*PROBLEM:* Omitting the pictures, print every line below exactly as it stands.

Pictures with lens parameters
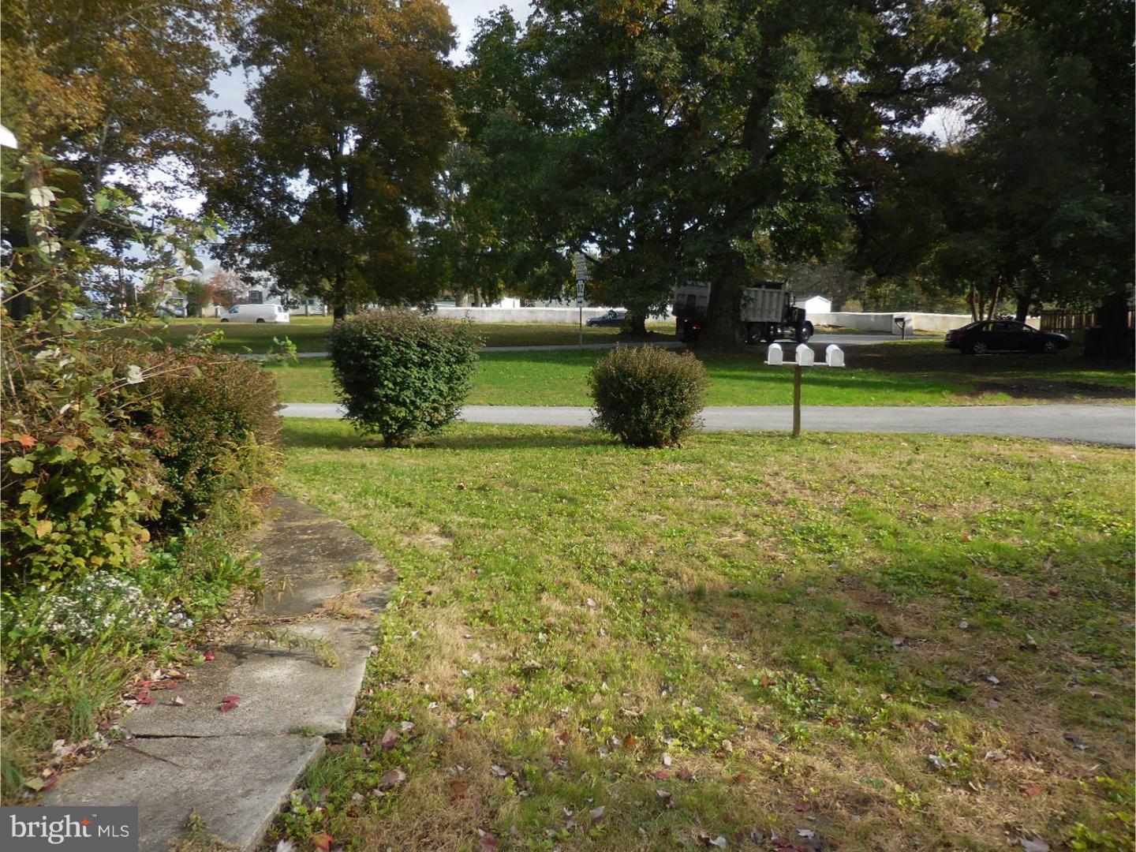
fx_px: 820
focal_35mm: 25
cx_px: 568
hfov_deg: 69.4
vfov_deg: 54.9
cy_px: 426
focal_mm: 4.5
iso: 125
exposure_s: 1/400
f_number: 3.3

*OUTPUT OF THE TASK:*
fx_px: 820
focal_35mm: 25
cx_px: 568
hfov_deg: 69.4
vfov_deg: 54.9
cy_px: 426
focal_mm: 4.5
iso: 125
exposure_s: 1/400
f_number: 3.3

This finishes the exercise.